The term Oriental may sound dated or even be seen as a pejorative, particularly when used as a noun. John Kuo Wei Tchen, director of the Asian/Pacific/American Studies Program and Institute at New York University, said the basic criticism of the term began in the U.S. during a cultural shift in the 1970s. He has said: "With the U.S.A. anti-war movement in the '60s and early '70s, many Asian Americans identified the term 'Oriental' with a Western process of racializing Asians as forever opposite 'others, by making a distinction between "Western" and "Eastern" ancestral origins.

This is particularly relevant when referring to lands and peoples not associated with the historic "Orient": outside of the former Byzantine (Eastern Roman) Empire and Sasanian Empire (Persia), including the former Diocese of the Orient, as well as others lands sharing cultural legacies with the Oriental Orthodox churches and Oriental Catholic Churches. In contrast, regions of Asia further East, outside of the cultural domination of Abrahamic religions, do not share these same historical associations, giving way for the term "oriental" to have different connotations.
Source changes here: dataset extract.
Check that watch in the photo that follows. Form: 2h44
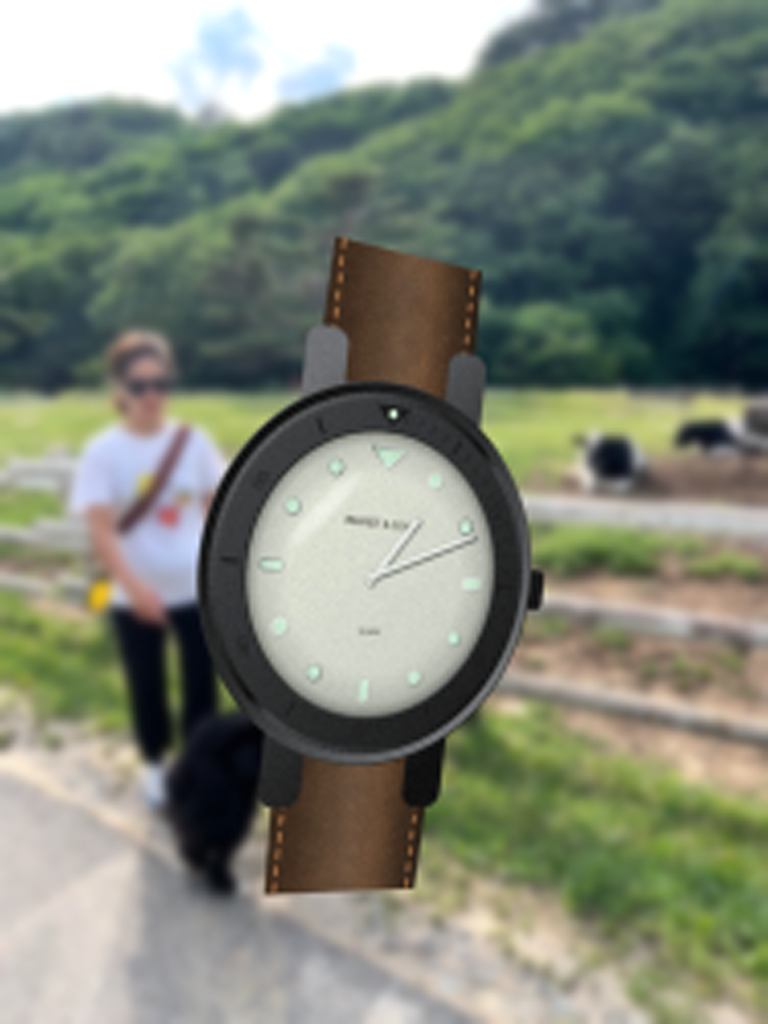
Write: 1h11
In 2016, President Obama signed New York Congresswoman Grace Meng's legislation H.R. 4238 replacing the word with Asian American in federal law.

=== China ===
The Chinese word dongfang or tungfang is translated as "oriental" in the official English names of several entities, e.g. Oriental Art Center, Oriental Movie Metropolis. In other cases, the same word is more literally translated as "eastern", e.g. China Eastern Airlines.

=== Uruguay ===
The official name of Uruguay is Oriental Republic of Uruguay; the adjective Oriental refers to the geographic location of the country, east of the Uruguay River.

The term Oriental is also used as Uruguay's demonym, usually with a formal or solemn connotation. The word also has a deep historical meaning as a result of its prolonged use in the region, since the 18th century it was used in reference to the inhabitants of the Banda Oriental, the historical name of the territories that now compose the modern nation of Uruguay.

=== German ===
In German, Orient is usually used synonymously with the area between the Near East and East Asia, including Israel, the Arab world, and Greater Persia.

The term Asiaten (English: Asians) means Asian people in general. Another word for Orient in German is Morgenland (now mainly poetic), which literally translates as "morning land". The antonym "Abendland" (rarely: "Okzident") is also mainly poetic, and refers to (Western) Europe.